About this task: Set down all of the entries word for word, omitting the images they contain.

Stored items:
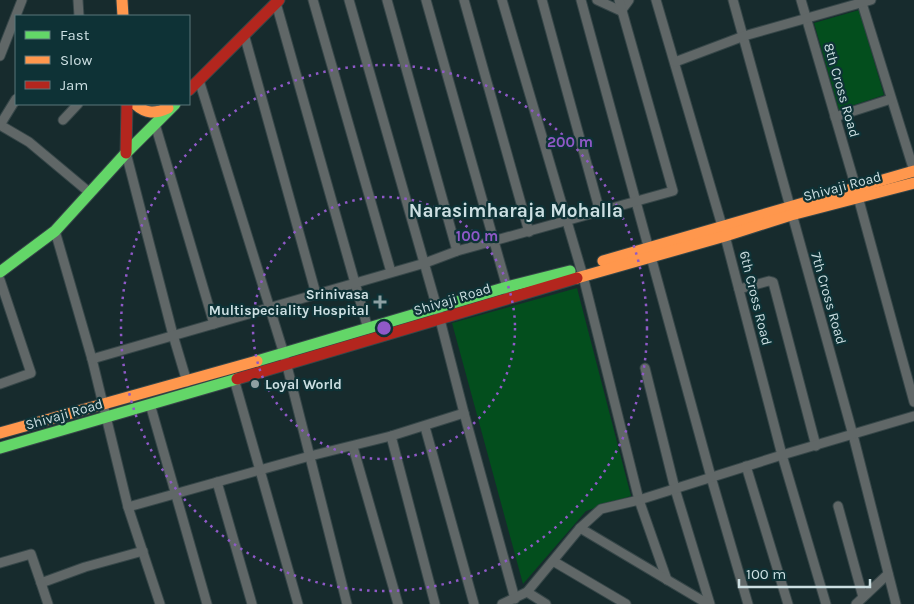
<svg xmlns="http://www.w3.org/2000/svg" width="914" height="604" viewBox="0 0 914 604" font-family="Karla,sans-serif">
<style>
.green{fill:#034e1d}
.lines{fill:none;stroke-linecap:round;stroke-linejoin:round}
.street-casing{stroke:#364648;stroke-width:11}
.fast-casing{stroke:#364648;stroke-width:13}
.slow-casing{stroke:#364648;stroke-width:13}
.jam-casing{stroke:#364648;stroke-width:13}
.street{stroke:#606767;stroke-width:9}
.fast{stroke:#63d668;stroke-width:11}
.slow{stroke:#ff974d;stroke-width:11}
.jam{stroke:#b3261e;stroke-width:11}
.ring{fill:none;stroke:#8f59c8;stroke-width:2.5;stroke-dasharray:2.5 5}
.poi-dot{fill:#8da0a3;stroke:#0e3236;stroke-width:2}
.labels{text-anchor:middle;stroke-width:4.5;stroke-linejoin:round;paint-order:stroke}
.street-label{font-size:14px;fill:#ccdfe2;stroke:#0e3236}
.poi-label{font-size:14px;font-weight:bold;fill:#ccdfe2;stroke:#0e3236;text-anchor:end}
.district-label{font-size:19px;font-weight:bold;fill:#ccdfe2;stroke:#0e3236}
.centre{fill:#8f59c8;stroke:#0e3236;stroke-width:2.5}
.ring-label{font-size:15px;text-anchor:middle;font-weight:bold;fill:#8f59c8;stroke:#0e3236;stroke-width:4.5;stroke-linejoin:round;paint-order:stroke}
</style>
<rect width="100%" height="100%" fill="#172b2d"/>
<g class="green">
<polygon points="859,10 884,95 839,110 814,23"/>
<polygon points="577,288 631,496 586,511 523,584 452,323"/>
</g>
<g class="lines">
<defs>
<g id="street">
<polyline points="78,0 79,16"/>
<polyline points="313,0 391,272"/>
<polyline points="349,0 437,308 464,413 515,599"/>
<polyline points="387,0 457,251"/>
<polyline points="426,0 508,291"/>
<polyline points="464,0 529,232"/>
<polyline points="502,0 583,276 639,500 667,580"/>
<polyline points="542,0 600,212"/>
<polyline points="581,0 711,477 748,604"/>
<polyline points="597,0 621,11 629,0"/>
<polyline points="656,0 725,236 782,455 826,604"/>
<polyline points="733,0 853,435 896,604"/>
<polyline points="801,0 856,188"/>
<polyline points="861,0 914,171"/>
<polyline points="276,3 368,329"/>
<polyline points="244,34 316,294"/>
<polyline points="0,56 22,0"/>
<polyline points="675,62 744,36 871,0"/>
<polyline points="199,80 284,354 347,604"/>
<polyline points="835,117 891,99"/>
<polyline points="63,120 78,104"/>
<polyline points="155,124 214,324"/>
<polyline points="0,125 29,142 90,193"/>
<polyline points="0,125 16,99"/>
<polyline points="126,153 173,335 187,382"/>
<polyline points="858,197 914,402"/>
<polyline points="55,231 92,359 128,507 160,604"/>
<polyline points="0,280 31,373 0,384"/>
<polyline points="739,289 769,281 773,282 816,446"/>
<polyline points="92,359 425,263 457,251 673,191 619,0"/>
<polyline points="645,368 675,489 710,604"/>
<polyline points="234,379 298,604"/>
<polyline points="150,404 207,604"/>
<polyline points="425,427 474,604"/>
<polyline points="391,436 435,604"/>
<polyline points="353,447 398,604"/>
<polyline points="746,466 788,604"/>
<polyline points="217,482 252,604"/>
<polyline points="838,506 863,597"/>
<polyline points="128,507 310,456 391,436 464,413"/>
<polyline points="580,528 708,604"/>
<polyline points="553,561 626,604"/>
<polyline points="0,563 31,554 41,583 85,567 143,551"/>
<polyline points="41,583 48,604"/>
<polyline points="527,592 546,604"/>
<polyline points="502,604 527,592 580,528 601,509 639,500 782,455 914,416"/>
<polyline points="856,604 888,574"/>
</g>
<g id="fast">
<polyline points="0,272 55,231 126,153 175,104"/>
<polyline points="257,361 507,287 570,271"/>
<polyline points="0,448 237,379"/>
</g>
<g id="slow">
<polyline points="122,0 123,16"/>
<path d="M135 104C146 114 155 114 168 108"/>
<polyline points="603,261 914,171"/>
<polyline points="577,278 725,236 791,215 914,183"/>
<polyline points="0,433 257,361"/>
</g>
<g id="jam">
<polyline points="189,90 279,0"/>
<polyline points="126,153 127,104"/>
<polyline points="237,379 577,278"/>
</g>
</defs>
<use href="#street" class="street-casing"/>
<use href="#fast" class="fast-casing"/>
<use href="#slow" class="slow-casing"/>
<use href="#jam" class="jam-casing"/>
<use href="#street" class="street"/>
<use href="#fast" class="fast"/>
<use href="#slow" class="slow"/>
<use href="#jam" class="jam"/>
</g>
<g class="ring">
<circle cx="384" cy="328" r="131"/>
<circle cx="384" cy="328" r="263"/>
</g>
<g class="poi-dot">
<path d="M377.5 294.5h5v5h5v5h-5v5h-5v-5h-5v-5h5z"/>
<circle cx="255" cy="384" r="5"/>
</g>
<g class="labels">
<g class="street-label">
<text transform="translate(842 90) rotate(74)" y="5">8th Cross Road</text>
<text transform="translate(842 186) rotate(-15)" y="5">Shivaji Road</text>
<text transform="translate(756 298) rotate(76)" y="5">6th Cross Road</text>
<text transform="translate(829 298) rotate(74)" y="5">7th Cross Road</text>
<text transform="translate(452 299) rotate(-17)" y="5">Shivaji Road</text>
<text transform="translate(64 414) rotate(-16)" y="5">Shivaji Road</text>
</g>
<g class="poi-label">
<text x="369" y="299">Srinivasa<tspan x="369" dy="16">Multispeciality Hospital</tspan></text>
<text x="265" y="389" text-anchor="start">Loyal World</text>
</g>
<g class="district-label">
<text x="516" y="217">Narasimharaja Mohalla</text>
</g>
</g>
<circle cx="384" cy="328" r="8" class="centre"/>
<g class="ring-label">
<text x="570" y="147">200 m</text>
<text x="477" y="241">100 m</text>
</g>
<rect x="15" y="15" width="175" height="90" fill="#0e3236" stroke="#5a777b"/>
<rect x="25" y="31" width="25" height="8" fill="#63d668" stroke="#5a777b"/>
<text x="60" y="40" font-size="15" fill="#ccdfe2">Fast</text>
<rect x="25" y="56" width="25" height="8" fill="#ff974d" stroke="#5a777b"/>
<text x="60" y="65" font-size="15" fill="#ccdfe2">Slow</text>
<rect x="25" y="81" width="25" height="8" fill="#b3261e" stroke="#5a777b"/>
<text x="60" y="90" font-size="15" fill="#ccdfe2">Jam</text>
<path d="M739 579v8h131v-8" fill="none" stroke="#ccdfe2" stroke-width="2.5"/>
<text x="746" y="579" font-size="15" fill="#ccdfe2" stroke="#0e3236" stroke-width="4" paint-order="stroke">100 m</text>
</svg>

Exercise response:
<svg xmlns="http://www.w3.org/2000/svg" width="914" height="604" viewBox="0 0 914 604" font-family="Karla,sans-serif">
<style>
.green{fill:#034e1d}
.lines{fill:none;stroke-linecap:round;stroke-linejoin:round}
.street-casing{stroke:#364648;stroke-width:11}
.fast-casing{stroke:#364648;stroke-width:13}
.slow-casing{stroke:#364648;stroke-width:13}
.jam-casing{stroke:#364648;stroke-width:13}
.street{stroke:#606767;stroke-width:9}
.fast{stroke:#63d668;stroke-width:11}
.slow{stroke:#ff974d;stroke-width:11}
.jam{stroke:#b3261e;stroke-width:11}
.ring{fill:none;stroke:#8f59c8;stroke-width:2.5;stroke-dasharray:2.5 5}
.poi-dot{fill:#8da0a3;stroke:#0e3236;stroke-width:2}
.labels{text-anchor:middle;stroke-width:4.5;stroke-linejoin:round;paint-order:stroke}
.street-label{font-size:14px;fill:#ccdfe2;stroke:#0e3236}
.poi-label{font-size:14px;font-weight:bold;fill:#ccdfe2;stroke:#0e3236;text-anchor:end}
.district-label{font-size:19px;font-weight:bold;fill:#ccdfe2;stroke:#0e3236}
.centre{fill:#8f59c8;stroke:#0e3236;stroke-width:2.5}
.ring-label{font-size:15px;text-anchor:middle;font-weight:bold;fill:#8f59c8;stroke:#0e3236;stroke-width:4.5;stroke-linejoin:round;paint-order:stroke}
</style>
<rect width="100%" height="100%" fill="#172b2d"/>
<g class="green">
<polygon points="859,10 884,95 839,110 814,23"/>
<polygon points="577,288 631,496 586,511 523,584 452,323"/>
</g>
<g class="lines">
<defs>
<g id="street">
<polyline points="78,0 79,16"/>
<polyline points="313,0 391,272"/>
<polyline points="349,0 437,308 464,413 515,599"/>
<polyline points="387,0 457,251"/>
<polyline points="426,0 508,291"/>
<polyline points="464,0 529,232"/>
<polyline points="502,0 583,276 639,500 667,580"/>
<polyline points="542,0 600,212"/>
<polyline points="581,0 711,477 748,604"/>
<polyline points="597,0 621,11 629,0"/>
<polyline points="656,0 725,236 782,455 826,604"/>
<polyline points="733,0 853,435 896,604"/>
<polyline points="801,0 856,188"/>
<polyline points="861,0 914,171"/>
<polyline points="276,3 368,329"/>
<polyline points="244,34 316,294"/>
<polyline points="0,56 22,0"/>
<polyline points="675,62 744,36 871,0"/>
<polyline points="199,80 284,354 347,604"/>
<polyline points="835,117 891,99"/>
<polyline points="63,120 78,104"/>
<polyline points="155,124 214,324"/>
<polyline points="0,125 29,142 90,193"/>
<polyline points="0,125 16,99"/>
<polyline points="126,153 173,335 187,382"/>
<polyline points="858,197 914,402"/>
<polyline points="55,231 92,359 128,507 160,604"/>
<polyline points="0,280 31,373 0,384"/>
<polyline points="739,289 769,281 773,282 816,446"/>
<polyline points="92,359 425,263 457,251 673,191 619,0"/>
<polyline points="645,368 675,489 710,604"/>
<polyline points="234,379 298,604"/>
<polyline points="150,404 207,604"/>
<polyline points="425,427 474,604"/>
<polyline points="391,436 435,604"/>
<polyline points="353,447 398,604"/>
<polyline points="746,466 788,604"/>
<polyline points="217,482 252,604"/>
<polyline points="838,506 863,597"/>
<polyline points="128,507 310,456 391,436 464,413"/>
<polyline points="580,528 708,604"/>
<polyline points="553,561 626,604"/>
<polyline points="0,563 31,554 41,583 85,567 143,551"/>
<polyline points="41,583 48,604"/>
<polyline points="527,592 546,604"/>
<polyline points="502,604 527,592 580,528 601,509 639,500 782,455 914,416"/>
<polyline points="856,604 888,574"/>
</g>
<g id="fast">
<polyline points="0,272 55,231 126,153 175,104"/>
<polyline points="257,361 507,287 570,271"/>
<polyline points="0,448 237,379"/>
</g>
<g id="slow">
<polyline points="122,0 123,16"/>
<path d="M135 104C146 114 155 114 168 108"/>
<polyline points="603,261 914,171"/>
<polyline points="577,278 725,236 791,215 914,183"/>
<polyline points="0,433 257,361"/>
</g>
<g id="jam">
<polyline points="189,90 279,0"/>
<polyline points="126,153 127,104"/>
<polyline points="237,379 577,278"/>
</g>
</defs>
<use href="#street" class="street-casing"/>
<use href="#fast" class="fast-casing"/>
<use href="#slow" class="slow-casing"/>
<use href="#jam" class="jam-casing"/>
<use href="#street" class="street"/>
<use href="#fast" class="fast"/>
<use href="#slow" class="slow"/>
<use href="#jam" class="jam"/>
</g>
<g class="ring">
<circle cx="384" cy="328" r="131"/>
<circle cx="384" cy="328" r="263"/>
</g>
<g class="poi-dot">
<path d="M377.5 294.5h5v5h5v5h-5v5h-5v-5h-5v-5h5z"/>
<circle cx="255" cy="384" r="5"/>
</g>
<g class="labels">
<g class="street-label">
<text transform="translate(842 90) rotate(74)" y="5">8th Cross Road</text>
<text transform="translate(842 186) rotate(-15)" y="5">Shivaji Road</text>
<text transform="translate(756 298) rotate(76)" y="5">6th Cross Road</text>
<text transform="translate(829 298) rotate(74)" y="5">7th Cross Road</text>
<text transform="translate(452 299) rotate(-17)" y="5">Shivaji Road</text>
<text transform="translate(64 414) rotate(-16)" y="5">Shivaji Road</text>
</g>
<g class="poi-label">
<text x="369" y="299">Srinivasa<tspan x="369" dy="16">Multispeciality Hospital</tspan></text>
<text x="265" y="389" text-anchor="start">Loyal World</text>
</g>
<g class="district-label">
<text x="516" y="217">Narasimharaja Mohalla</text>
</g>
</g>
<circle cx="384" cy="328" r="8" class="centre"/>
<g class="ring-label">
<text x="570" y="147">200 m</text>
<text x="477" y="241">100 m</text>
</g>
<rect x="15" y="15" width="175" height="90" fill="#0e3236" stroke="#5a777b"/>
<rect x="25" y="31" width="25" height="8" fill="#63d668" stroke="#5a777b"/>
<text x="60" y="40" font-size="15" fill="#ccdfe2">Fast</text>
<rect x="25" y="56" width="25" height="8" fill="#ff974d" stroke="#5a777b"/>
<text x="60" y="65" font-size="15" fill="#ccdfe2">Slow</text>
<rect x="25" y="81" width="25" height="8" fill="#b3261e" stroke="#5a777b"/>
<text x="60" y="90" font-size="15" fill="#ccdfe2">Jam</text>
<path d="M739 579v8h131v-8" fill="none" stroke="#ccdfe2" stroke-width="2.5"/>
<text x="746" y="579" font-size="15" fill="#ccdfe2" stroke="#0e3236" stroke-width="4" paint-order="stroke">100 m</text>
</svg>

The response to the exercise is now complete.